Assigned task
Print the entries once more, unchanged.

Data entries

Start of Block

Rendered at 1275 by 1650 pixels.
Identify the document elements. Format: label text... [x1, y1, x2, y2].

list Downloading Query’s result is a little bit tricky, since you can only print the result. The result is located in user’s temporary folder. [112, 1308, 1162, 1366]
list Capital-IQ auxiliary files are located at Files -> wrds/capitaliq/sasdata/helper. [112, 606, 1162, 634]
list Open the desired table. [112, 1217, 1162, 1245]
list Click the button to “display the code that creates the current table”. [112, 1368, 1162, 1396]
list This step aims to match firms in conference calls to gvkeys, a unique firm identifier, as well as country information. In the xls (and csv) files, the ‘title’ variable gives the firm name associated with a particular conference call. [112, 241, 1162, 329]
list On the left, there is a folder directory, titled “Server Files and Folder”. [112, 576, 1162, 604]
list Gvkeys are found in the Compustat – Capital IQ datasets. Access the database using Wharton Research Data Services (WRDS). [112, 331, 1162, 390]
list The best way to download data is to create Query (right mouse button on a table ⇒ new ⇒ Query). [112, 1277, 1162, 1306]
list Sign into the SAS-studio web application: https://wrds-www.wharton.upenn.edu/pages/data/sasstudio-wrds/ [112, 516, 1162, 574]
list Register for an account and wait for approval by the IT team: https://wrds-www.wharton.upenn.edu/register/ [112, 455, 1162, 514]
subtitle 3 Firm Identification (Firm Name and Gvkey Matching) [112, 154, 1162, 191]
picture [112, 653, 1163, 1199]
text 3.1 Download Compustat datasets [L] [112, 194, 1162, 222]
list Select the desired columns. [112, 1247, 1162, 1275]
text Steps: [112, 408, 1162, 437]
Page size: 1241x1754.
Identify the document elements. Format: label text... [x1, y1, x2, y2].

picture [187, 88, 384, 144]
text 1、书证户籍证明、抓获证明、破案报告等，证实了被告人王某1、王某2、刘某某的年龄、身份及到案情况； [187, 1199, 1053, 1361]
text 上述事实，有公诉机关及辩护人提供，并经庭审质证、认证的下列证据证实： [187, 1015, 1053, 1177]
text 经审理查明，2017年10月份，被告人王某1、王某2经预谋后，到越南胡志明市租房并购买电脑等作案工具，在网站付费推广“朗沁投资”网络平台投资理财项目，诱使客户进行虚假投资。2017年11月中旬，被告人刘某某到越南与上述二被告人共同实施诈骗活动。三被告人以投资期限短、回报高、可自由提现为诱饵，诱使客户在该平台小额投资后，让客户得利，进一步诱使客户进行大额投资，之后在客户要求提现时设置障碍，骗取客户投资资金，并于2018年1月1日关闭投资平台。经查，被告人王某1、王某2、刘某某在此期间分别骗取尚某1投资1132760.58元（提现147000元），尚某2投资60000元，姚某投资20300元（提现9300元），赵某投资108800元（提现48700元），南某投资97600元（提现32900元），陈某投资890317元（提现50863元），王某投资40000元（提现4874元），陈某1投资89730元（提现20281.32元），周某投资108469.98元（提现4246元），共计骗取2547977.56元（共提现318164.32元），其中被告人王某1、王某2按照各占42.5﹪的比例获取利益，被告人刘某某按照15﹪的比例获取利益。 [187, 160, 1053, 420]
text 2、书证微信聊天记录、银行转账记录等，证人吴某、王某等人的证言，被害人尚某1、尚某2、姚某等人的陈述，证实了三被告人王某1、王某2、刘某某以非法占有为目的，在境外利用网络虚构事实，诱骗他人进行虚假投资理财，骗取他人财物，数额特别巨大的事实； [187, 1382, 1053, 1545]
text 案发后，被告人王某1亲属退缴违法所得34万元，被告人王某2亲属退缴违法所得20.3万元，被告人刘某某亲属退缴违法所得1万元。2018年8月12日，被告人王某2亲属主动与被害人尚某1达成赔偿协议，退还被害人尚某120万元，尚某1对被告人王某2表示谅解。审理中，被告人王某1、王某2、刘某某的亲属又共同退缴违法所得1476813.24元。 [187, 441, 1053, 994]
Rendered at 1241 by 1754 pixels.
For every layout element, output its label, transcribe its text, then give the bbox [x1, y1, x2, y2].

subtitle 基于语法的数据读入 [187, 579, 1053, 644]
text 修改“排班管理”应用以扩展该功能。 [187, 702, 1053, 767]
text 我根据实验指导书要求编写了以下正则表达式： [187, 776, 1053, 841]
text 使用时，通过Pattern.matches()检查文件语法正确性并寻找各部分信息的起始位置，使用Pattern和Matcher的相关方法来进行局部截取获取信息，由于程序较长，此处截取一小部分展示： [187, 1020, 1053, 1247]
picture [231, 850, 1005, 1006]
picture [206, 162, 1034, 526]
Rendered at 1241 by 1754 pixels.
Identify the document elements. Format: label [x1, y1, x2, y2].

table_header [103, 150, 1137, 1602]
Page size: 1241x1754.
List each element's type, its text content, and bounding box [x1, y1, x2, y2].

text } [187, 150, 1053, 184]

End of Block

Finished exercise
Rendered at 1275 by 1650 pixels.
Identify the document elements. Format: label text... [x1, y1, x2, y2].

list Downloading Query’s result is a little bit tricky, since you can only print the result. The result is located in user’s temporary folder. [112, 1308, 1162, 1366]
list Capital-IQ auxiliary files are located at Files -> wrds/capitaliq/sasdata/helper. [112, 606, 1162, 634]
list Open the desired table. [112, 1217, 1162, 1245]
list Click the button to “display the code that creates the current table”. [112, 1368, 1162, 1396]
list This step aims to match firms in conference calls to gvkeys, a unique firm identifier, as well as country information. In the xls (and csv) files, the ‘title’ variable gives the firm name associated with a particular conference call. [112, 241, 1162, 329]
list On the left, there is a folder directory, titled “Server Files and Folder”. [112, 576, 1162, 604]
list Gvkeys are found in the Compustat – Capital IQ datasets. Access the database using Wharton Research Data Services (WRDS). [112, 331, 1162, 390]
list The best way to download data is to create Query (right mouse button on a table ⇒ new ⇒ Query). [112, 1277, 1162, 1306]
list Sign into the SAS-studio web application: https://wrds-www.wharton.upenn.edu/pages/data/sasstudio-wrds/ [112, 516, 1162, 574]
list Register for an account and wait for approval by the IT team: https://wrds-www.wharton.upenn.edu/register/ [112, 455, 1162, 514]
subtitle 3 Firm Identification (Firm Name and Gvkey Matching) [112, 154, 1162, 191]
picture [112, 653, 1163, 1199]
text 3.1 Download Compustat datasets [L] [112, 194, 1162, 222]
list Select the desired columns. [112, 1247, 1162, 1275]
text Steps: [112, 408, 1162, 437]
Page size: 1241x1754.
Identify the document elements. Format: label text... [x1, y1, x2, y2].

picture [187, 88, 384, 144]
text 1、书证户籍证明、抓获证明、破案报告等，证实了被告人王某1、王某2、刘某某的年龄、身份及到案情况； [187, 1199, 1053, 1361]
text 上述事实，有公诉机关及辩护人提供，并经庭审质证、认证的下列证据证实： [187, 1015, 1053, 1177]
text 经审理查明，2017年10月份，被告人王某1、王某2经预谋后，到越南胡志明市租房并购买电脑等作案工具，在网站付费推广“朗沁投资”网络平台投资理财项目，诱使客户进行虚假投资。2017年11月中旬，被告人刘某某到越南与上述二被告人共同实施诈骗活动。三被告人以投资期限短、回报高、可自由提现为诱饵，诱使客户在该平台小额投资后，让客户得利，进一步诱使客户进行大额投资，之后在客户要求提现时设置障碍，骗取客户投资资金，并于2018年1月1日关闭投资平台。经查，被告人王某1、王某2、刘某某在此期间分别骗取尚某1投资1132760.58元（提现147000元），尚某2投资60000元，姚某投资20300元（提现9300元），赵某投资108800元（提现48700元），南某投资97600元（提现32900元），陈某投资890317元（提现50863元），王某投资40000元（提现4874元），陈某1投资89730元（提现20281.32元），周某投资108469.98元（提现4246元），共计骗取2547977.56元（共提现318164.32元），其中被告人王某1、王某2按照各占42.5﹪的比例获取利益，被告人刘某某按照15﹪的比例获取利益。 [187, 160, 1053, 420]
text 2、书证微信聊天记录、银行转账记录等，证人吴某、王某等人的证言，被害人尚某1、尚某2、姚某等人的陈述，证实了三被告人王某1、王某2、刘某某以非法占有为目的，在境外利用网络虚构事实，诱骗他人进行虚假投资理财，骗取他人财物，数额特别巨大的事实； [187, 1382, 1053, 1545]
text 案发后，被告人王某1亲属退缴违法所得34万元，被告人王某2亲属退缴违法所得20.3万元，被告人刘某某亲属退缴违法所得1万元。2018年8月12日，被告人王某2亲属主动与被害人尚某1达成赔偿协议，退还被害人尚某120万元，尚某1对被告人王某2表示谅解。审理中，被告人王某1、王某2、刘某某的亲属又共同退缴违法所得1476813.24元。 [187, 441, 1053, 994]
Rendered at 1241 by 1754 pixels.
For every layout element, output its label, transcribe its text, then give the bbox [x1, y1, x2, y2].

subtitle 基于语法的数据读入 [187, 579, 1053, 644]
text 修改“排班管理”应用以扩展该功能。 [187, 702, 1053, 767]
text 我根据实验指导书要求编写了以下正则表达式： [187, 776, 1053, 841]
text 使用时，通过Pattern.matches()检查文件语法正确性并寻找各部分信息的起始位置，使用Pattern和Matcher的相关方法来进行局部截取获取信息，由于程序较长，此处截取一小部分展示： [187, 1020, 1053, 1247]
picture [231, 850, 1005, 1006]
picture [206, 162, 1034, 526]
Rendered at 1241 by 1754 pixels.
Identify the document elements. Format: label [x1, y1, x2, y2].

table_header [103, 150, 1137, 1602]
Page size: 1241x1754.
List each element's type, its text content, and bounding box [x1, y1, x2, y2].

text } [187, 150, 1053, 184]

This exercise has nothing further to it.